EXERCISE DESCRIPTION: Reproduce the listing exactly, please, with every line intact.

[[ MATERIAL TO PROCESS, beginning ]]

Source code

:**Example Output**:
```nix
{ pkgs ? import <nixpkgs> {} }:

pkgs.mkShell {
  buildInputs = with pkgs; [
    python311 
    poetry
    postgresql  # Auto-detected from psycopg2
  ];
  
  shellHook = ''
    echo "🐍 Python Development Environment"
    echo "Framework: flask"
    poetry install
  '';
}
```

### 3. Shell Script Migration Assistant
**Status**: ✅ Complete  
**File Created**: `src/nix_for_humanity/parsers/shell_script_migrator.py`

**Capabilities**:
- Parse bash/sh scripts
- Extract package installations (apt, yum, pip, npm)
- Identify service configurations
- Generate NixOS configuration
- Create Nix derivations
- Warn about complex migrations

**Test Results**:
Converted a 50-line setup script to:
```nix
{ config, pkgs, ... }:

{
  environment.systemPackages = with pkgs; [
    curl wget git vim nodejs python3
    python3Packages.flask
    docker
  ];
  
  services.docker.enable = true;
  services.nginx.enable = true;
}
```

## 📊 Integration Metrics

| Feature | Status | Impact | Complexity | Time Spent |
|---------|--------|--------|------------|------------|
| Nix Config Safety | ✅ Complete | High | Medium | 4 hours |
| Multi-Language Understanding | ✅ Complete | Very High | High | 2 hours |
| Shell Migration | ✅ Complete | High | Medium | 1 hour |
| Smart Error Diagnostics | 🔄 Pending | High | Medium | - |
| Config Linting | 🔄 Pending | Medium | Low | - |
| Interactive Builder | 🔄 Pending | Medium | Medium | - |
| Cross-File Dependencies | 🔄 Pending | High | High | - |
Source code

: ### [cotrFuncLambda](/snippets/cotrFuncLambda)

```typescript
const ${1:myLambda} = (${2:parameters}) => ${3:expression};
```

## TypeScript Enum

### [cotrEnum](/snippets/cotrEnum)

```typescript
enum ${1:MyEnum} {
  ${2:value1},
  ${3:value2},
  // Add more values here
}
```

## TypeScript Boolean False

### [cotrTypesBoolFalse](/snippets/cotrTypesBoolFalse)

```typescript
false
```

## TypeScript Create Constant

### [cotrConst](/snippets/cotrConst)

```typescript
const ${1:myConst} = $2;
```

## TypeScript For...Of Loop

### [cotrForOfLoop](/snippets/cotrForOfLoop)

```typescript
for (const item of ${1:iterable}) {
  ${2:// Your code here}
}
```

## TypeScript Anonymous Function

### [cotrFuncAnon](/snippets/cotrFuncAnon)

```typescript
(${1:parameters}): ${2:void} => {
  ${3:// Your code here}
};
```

[[ MATERIAL TO PROCESS, end ]]

SOLVED PROBLEM:
Source code

:**Example Output**:
```nix
{ pkgs ? import <nixpkgs> {} }:

pkgs.mkShell {
  buildInputs = with pkgs; [
    python311 
    poetry
    postgresql  # Auto-detected from psycopg2
  ];
  
  shellHook = ''
    echo "🐍 Python Development Environment"
    echo "Framework: flask"
    poetry install
  '';
}
```

### 3. Shell Script Migration Assistant
**Status**: ✅ Complete  
**File Created**: `src/nix_for_humanity/parsers/shell_script_migrator.py`

**Capabilities**:
- Parse bash/sh scripts
- Extract package installations (apt, yum, pip, npm)
- Identify service configurations
- Generate NixOS configuration
- Create Nix derivations
- Warn about complex migrations

**Test Results**:
Converted a 50-line setup script to:
```nix
{ config, pkgs, ... }:

{
  environment.systemPackages = with pkgs; [
    curl wget git vim nodejs python3
    python3Packages.flask
    docker
  ];
  
  services.docker.enable = true;
  services.nginx.enable = true;
}
```

## 📊 Integration Metrics

| Feature | Status | Impact | Complexity | Time Spent |
|---------|--------|--------|------------|------------|
| Nix Config Safety | ✅ Complete | High | Medium | 4 hours |
| Multi-Language Understanding | ✅ Complete | Very High | High | 2 hours |
| Shell Migration | ✅ Complete | High | Medium | 1 hour |
| Smart Error Diagnostics | 🔄 Pending | High | Medium | - |
| Config Linting | 🔄 Pending | Medium | Low | - |
| Interactive Builder | 🔄 Pending | Medium | Medium | - |
| Cross-File Dependencies | 🔄 Pending | High | High | - |
Source code

: ### [cotrFuncLambda](/snippets/cotrFuncLambda)

```typescript
const ${1:myLambda} = (${2:parameters}) => ${3:expression};
```

## TypeScript Enum

### [cotrEnum](/snippets/cotrEnum)

```typescript
enum ${1:MyEnum} {
  ${2:value1},
  ${3:value2},
  // Add more values here
}
```

## TypeScript Boolean False

### [cotrTypesBoolFalse](/snippets/cotrTypesBoolFalse)

```typescript
false
```

## TypeScript Create Constant

### [cotrConst](/snippets/cotrConst)

```typescript
const ${1:myConst} = $2;
```

## TypeScript For...Of Loop

### [cotrForOfLoop](/snippets/cotrForOfLoop)

```typescript
for (const item of ${1:iterable}) {
  ${2:// Your code here}
}
```

## TypeScript Anonymous Function

### [cotrFuncAnon](/snippets/cotrFuncAnon)

```typescript
(${1:parameters}): ${2:void} => {
  ${3:// Your code here}
};
```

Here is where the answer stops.